In a small Mississippi town, two men are torn apart by circumstance and reunited by tragedy in this resonant new novel from the award-winning author of the critically acclaimed Hell at the Breech.
Larry Ott and Silas "32" Jones were unlikely boyhood friends. Larry was the child of lower middle-class white parents, Silas the son of a poor, single, black mother—their worlds as different as night and day. Yet a special bond developed between them in Chabot, Mississippi. But within a few years, tragedy struck. In high school, a girl who lived up the road from Larry had gone to the drive-in movie with him and nobody had seen her again. Her stepfather tried to have Larry arrested but no body was found and Larry never confessed. The incident shook up the town, including Silas, and the bond the boys shared was irrevocably broken.
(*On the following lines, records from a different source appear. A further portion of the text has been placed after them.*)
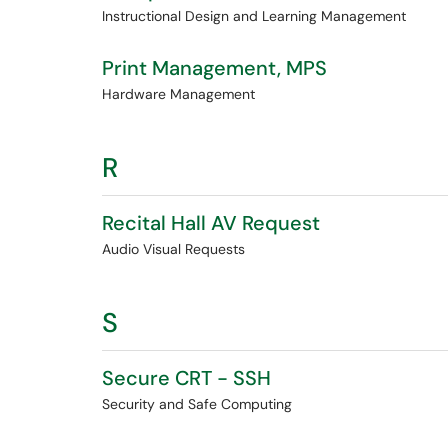
Instructional Design and Learning Management
Print Management, MPS
Hardware Management
R
Recital Hall AV Request
Audio Visual Requests
S
Secure CRT - SSH
Security and Safe Computing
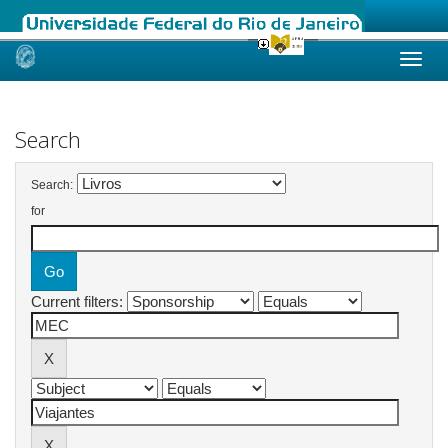
Skip
navigation
Search
Search:
for
Current filters:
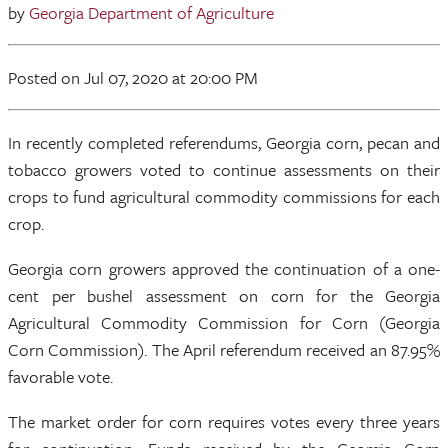
by
Georgia Department of Agriculture
Posted
on Jul 07, 2020
at 20:00 PM
In recently completed referendums, Georgia corn, pecan and
tobacco growers voted to continue assessments on their
crops to fund agricultural commodity commissions for each
crop.
Georgia corn growers approved the continuation of a one-
cent per bushel assessment on corn for the Georgia
Agricultural Commodity Commission for Corn (Georgia
Corn Commission). The April referendum received an 87.95%
favorable vote.
The market order for corn requires votes every three years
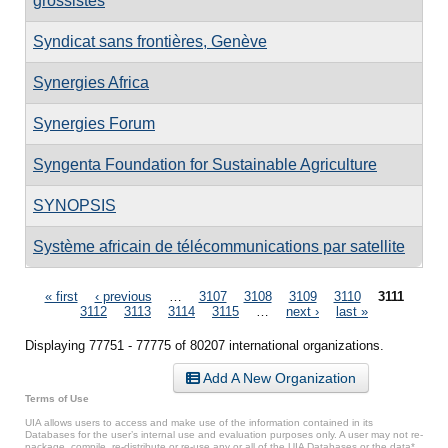
grossistes
Syndicat sans frontières, Genève
Synergies Africa
Synergies Forum
Syngenta Foundation for Sustainable Agriculture
SYNOPSIS
Système africain de télécommunications par satellite
Pages
« first
‹ previous
…
3107
3108
3109
3110
3111
3112
3113
3114
3115
…
next ›
last »
Displaying 77751 - 77775 of 80207 international organizations.
Add A New Organization
Terms of Use
UIA allows users to access and make use of the information contained in its
Databases for the user’s internal use and evaluation purposes only. A user may not re-
package, compile, re-distribute or re-use any or all of the UIA Databases or the data*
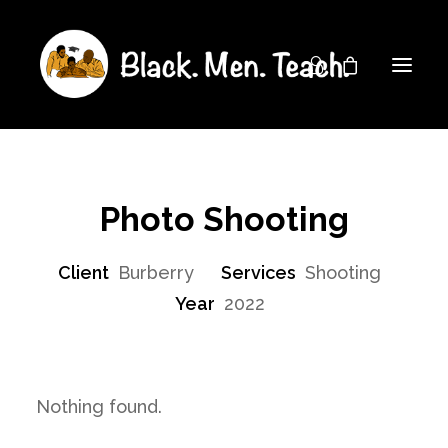
Photo Shooting
Client
Burberry
Services
Shooting
Year
2022
Nothing found.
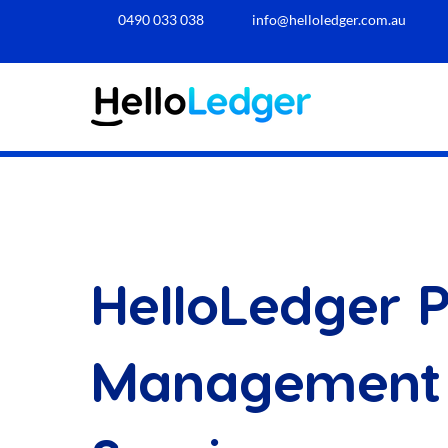
0490 033 038​
info@helloledger.com.au
HelloLedger P
Management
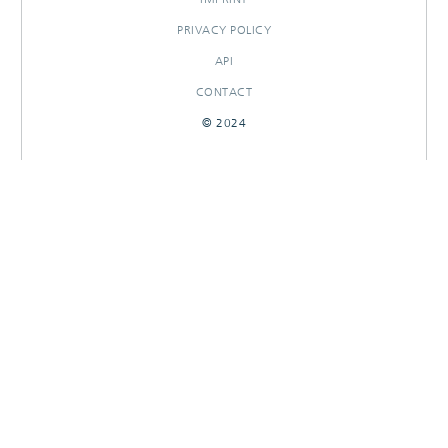
PRIVACY POLICY
API
CONTACT
© 2024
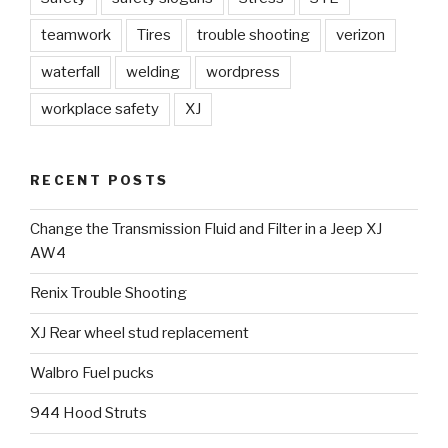
teamwork
Tires
trouble shooting
verizon
waterfall
welding
wordpress
workplace safety
XJ
RECENT POSTS
Change the Transmission Fluid and Filter in a Jeep XJ
AW4
Renix Trouble Shooting
XJ Rear wheel stud replacement
Walbro Fuel pucks
944 Hood Struts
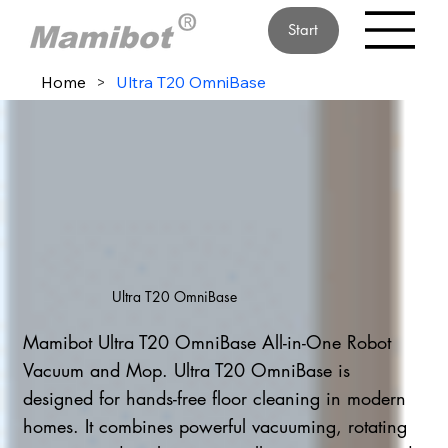
Start
Home
>
Ultra T20 OmniBase
Ultra T20 OmniBase
Mamibot Ultra T20 OmniBase All-in-One Robot
Vacuum and Mop. Ultra T20 OmniBase is
designed for hands-free floor cleaning in modern
homes. It combines powerful vacuuming, rotating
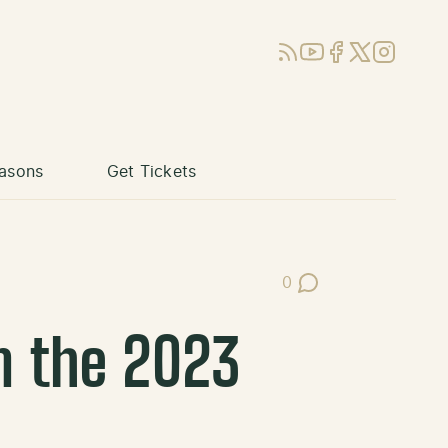
RSS
YouTube
Facebook
X (Twitter)
Instagram
asons
Get Tickets
0
Post Comments
m the 2023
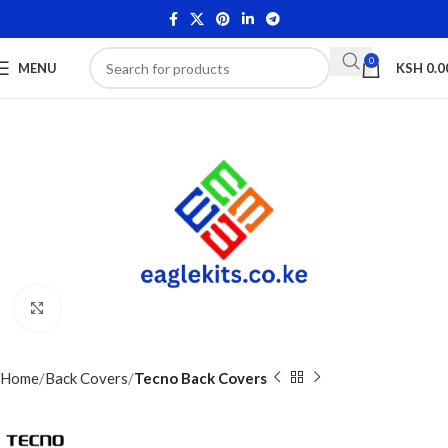
0
MENU
KSH
0.0
Click to enlarge
Home
Back Covers
Tecno Back Covers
Almost thirty years have passed. Larry, a mechanic, lives a solitary existence in Chabot, never able to rise above the whispers of suspicion, the looks of blame that have shadowed him. Silas left home to play college baseball, but now he's Chabot's constable. The men have few reasons to cross paths, and they rarely do—until fate intervenes again.
Another teenaged girl has disappeared, causing rumors to swirl once again. Now, two men who once called each other friend are finally forced to confront the painful past they've buried for too many years.